Now that we've answered that, we can all go about preparing for a wonderful weekend. No, more explanation is warranted. Many experienced option traders have probably already discovered the wisdom of entering trades, even similar trades, on different days.
Consider the case of February butterflies. Many traders enter butterfly trades about 25-35 days before expiration. That meant that a lot of traders were entering butterflies the trading week of January 18-January 22.
Annotated Daily Chart of the OEX:
I'm experimenting with the type of butterfly that I'd like to be a staple of my options repertoire and the way I want to adjust them. Iron butterflies--a scrunched-together iron condor formed by selling puts and calls at the same strike and buying hedging wings, usually equal distances from the short strikes--have been the type of butterfly that I generally trade. I typically adjust by selling another iron butterfly at the expiration breakeven. If the prices keep going in the same direction, I'll take off one of the butterflies, and so it goes. I'm not an expert. I do at least have a rudimentary understanding of how to adjust the position to keep the Greeks in line so that the possibility of profit is maintained as long as possible while the trade keeps going.
Butterflies are trades that are hurt by rising volatility and that benefit from prices staying in a predefined range. The butterfly can be moved to take care of the price risk, but it's hard to overcome that difficulty when a sharply rising volatility is making the trade less profitable, too. I was one of those who entered the trade on January 19, and the number of adjustments required eventually overwhelmed the trade, costing too much in commissions to make it viable. If I just ignored my maximum loss and let prices run, the trade would have proven profitable after all, but I had no intentions of doing that. I know in the long run that my accounts will benefit when I honor my trading plans.
If I'd placed the trade one day later, fewer adjustments would have been needed. Volatility would already have begun climbing and prices had already fallen a bit, and that provided just enough leeway that I probably could have made the trade work if I had been nimble enough with my adjustments, as many who entered on January 20 were able to do.
As this example illustrates, it's sometimes best to split one's planned trade entries up among several different days. With the VIX at a low in the middle of January, we could have surmised that volatilities were due for a pop, so it's easy to say in retrospect that this had just been a bad time to enter butterflies or iron condors, too. However, traders find that even when they believe conditions to be ideal for a certain type of trade, the markets conditions they thought would develop don't develop after all or develop later than anticipated. Spreading out the time trades are entered, even similar trades, spreads out the risk.

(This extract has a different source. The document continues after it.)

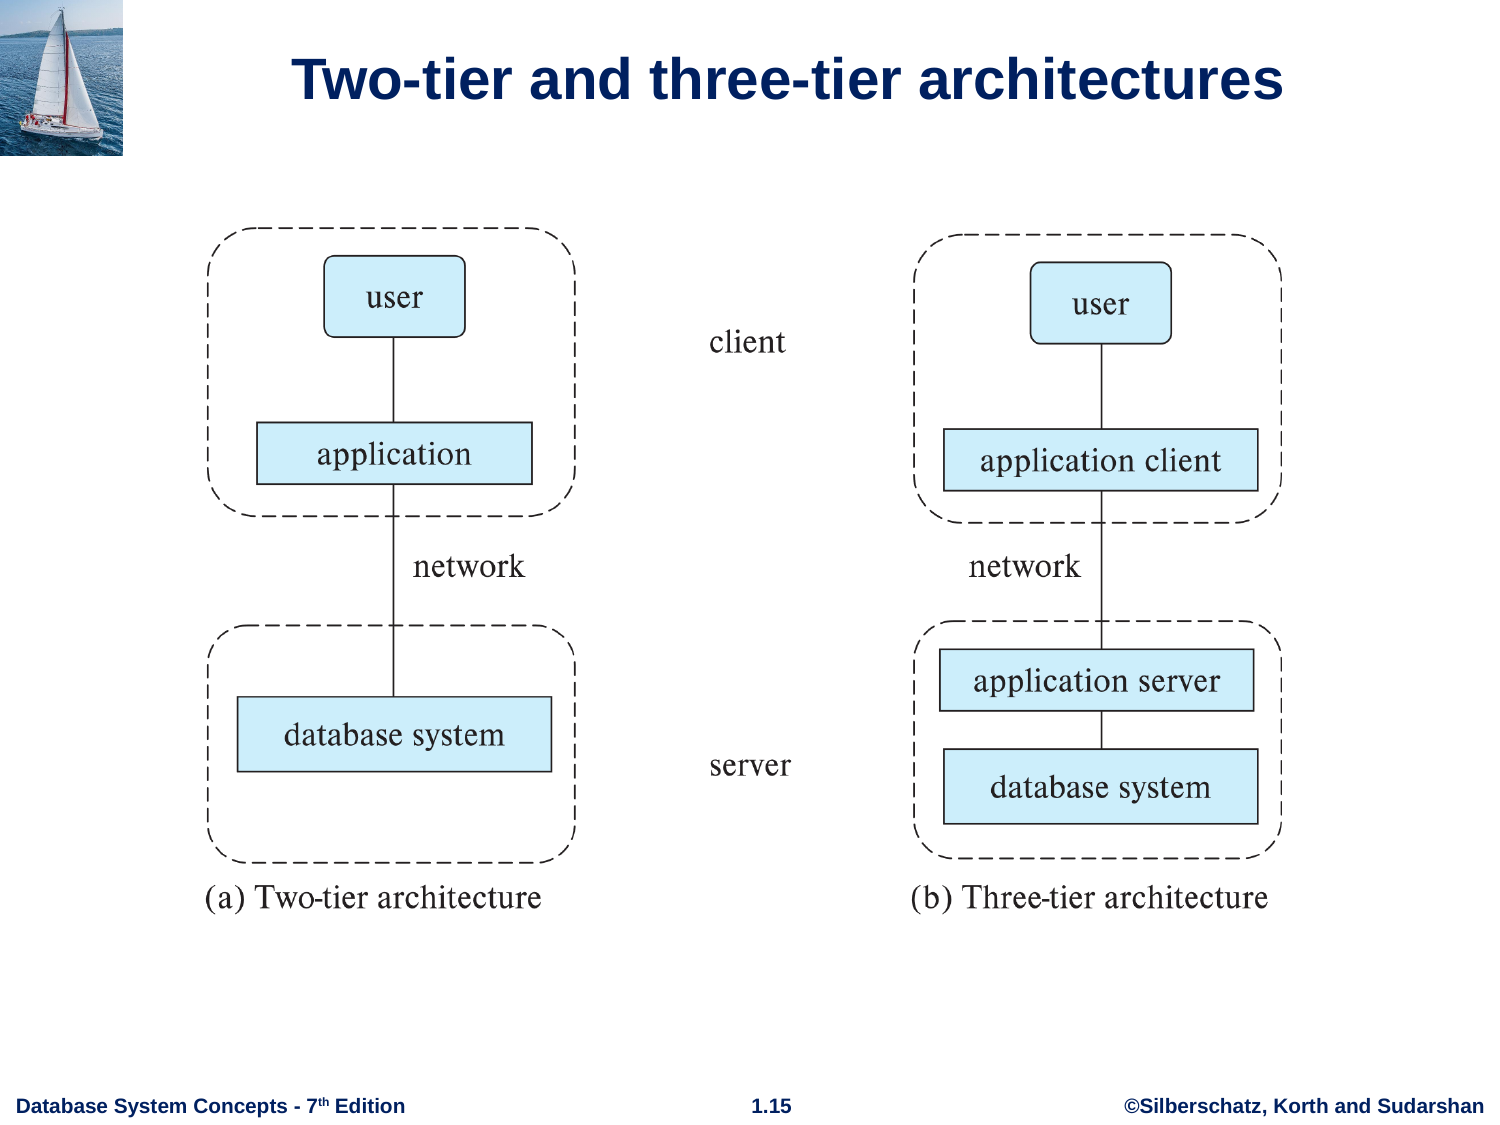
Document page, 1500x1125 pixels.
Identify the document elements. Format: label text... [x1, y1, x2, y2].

title Two-tier and three-tier architectures [125, 18, 1452, 120]
picture [0, 0, 123, 156]
picture [203, 225, 1282, 918]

I generally enter 75-90 iron condor contracts (75 bear call spread and 75 bull put spreads) each month. I used to enter all on the same day, but I've been trying to split them up. When markets dove throughout February, that meant that not all the bull put portions were threatened at the same time, which helped me manage the trades. This doesn't always happen so nicely: the drive up the last ten days has brought all my trades to adjustments points at once several times in the last week, but that's an unusual occurrence.
Many seasoned traders do try to space out their trades a bit, in the spirit of another type of diversification. Diversification can be into different vehicle, different strategies, and also different times.